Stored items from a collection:

+++

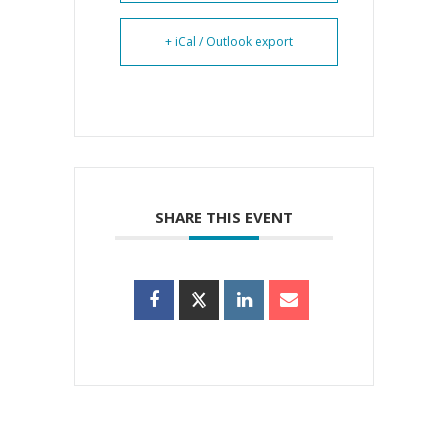
+ iCal / Outlook export
SHARE THIS EVENT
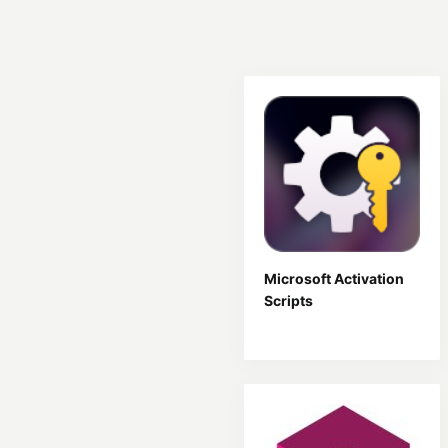
Microsoft Activation
Scripts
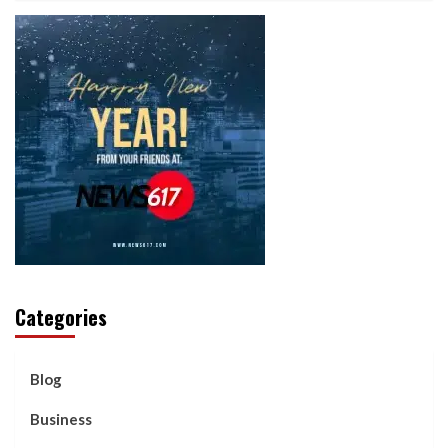
Categories
Blog
Business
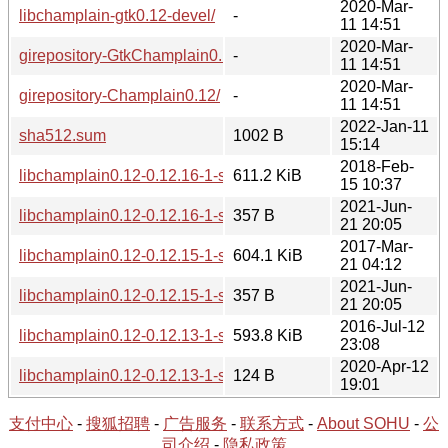
2020-Mar-
libchamplain-gtk0.12-devel/
-
11 14:51
2020-Mar-
girepository-GtkChamplain0.12/
-
11 14:51
2020-Mar-
girepository-Champlain0.12/
-
11 14:51
2022-Jan-11
sha512.sum
1002 B
15:14
2018-Feb-
libchamplain0.12-0.12.16-1-src.tar.xz
611.2 KiB
15 10:37
2021-Jun-
libchamplain0.12-0.12.16-1-src.hint
357 B
21 20:05
2017-Mar-
libchamplain0.12-0.12.15-1-src.tar.xz
604.1 KiB
21 04:12
2021-Jun-
libchamplain0.12-0.12.15-1-src.hint
357 B
21 20:05
2016-Jul-12
libchamplain0.12-0.12.13-1-src.tar.xz
593.8 KiB
23:08
2020-Apr-12
libchamplain0.12-0.12.13-1-src.hint
124 B
19:01
支付中心
-
搜狐招聘
-
广告服务
-
联系方式
-
About SOHU
-
公
司介绍
-
隐私政策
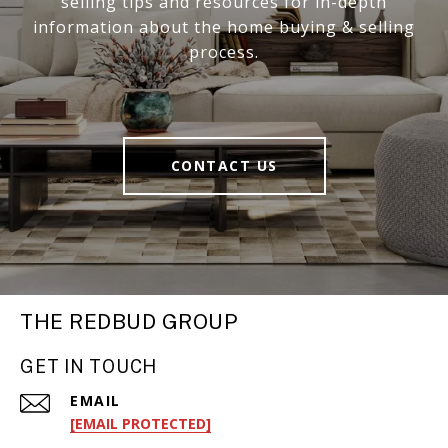
selling tips and resources for in-depth
information about the home buying & selling
process.
CONTACT US
THE REDBUD GROUP
GET IN TOUCH
EMAIL
[EMAIL PROTECTED]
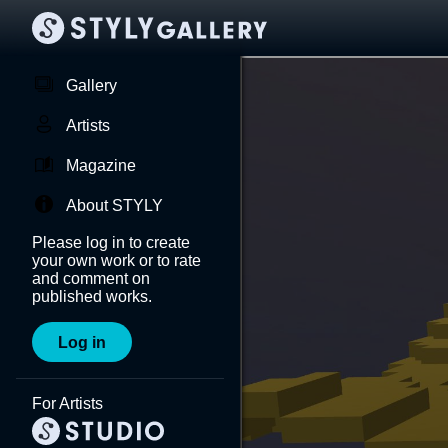
Gallery
Artists
Magazine
About STYLY
Please log in to create
your own work or to rate
and comment on
published works.
Log in
For Artists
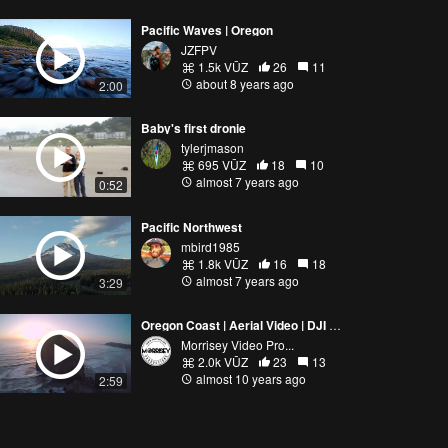
Pacific Waves | Oregon
JZFPV
1.5k VŪZ
26
11
about 8 years ago
2:00
Baby's first dronie
tylerjmason
695 VŪZ
18
10
almost 7 years ago
0:52
Pacific Northwest
mbird1985
1.8k VŪZ
16
18
almost 7 years ago
3:29
Oregon Coast | Aerial Video | DJI Phantom Drone 4K
Morrisey Video Pro...
2.0k VŪZ
23
13
almost 10 years ago
2:59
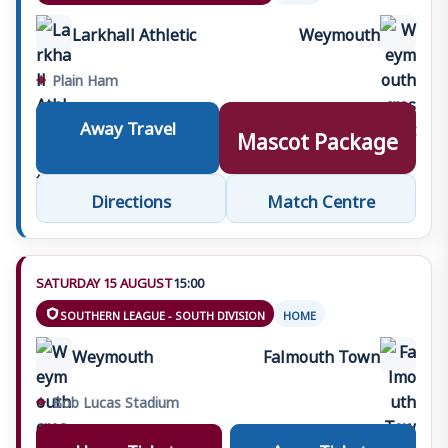
Management
Larkhall Athletic
Weymouth
›
Jamie Wells
The Chubb Family
•
The Chubb Family
⌖
Plain Ham
›
Joe Thomas
The Tin Cat
•
The Tin Cat
Away Travel
Mascot Package
Directions
Match Centre
SATURDAY 15 AUGUST
15:00
SOUTHERN LEAGUE - SOUTH DIVISION
HOME
Weymouth
Falmouth Town
⌖
Bob Lucas Stadium
Home Tickets
Away Tickets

+++

- [Task goal]: State how many lines in the rows above contain the string "hint", treating uppercase and lowercase as distinct. Reply with the number only.

- [Exercise solution]: 3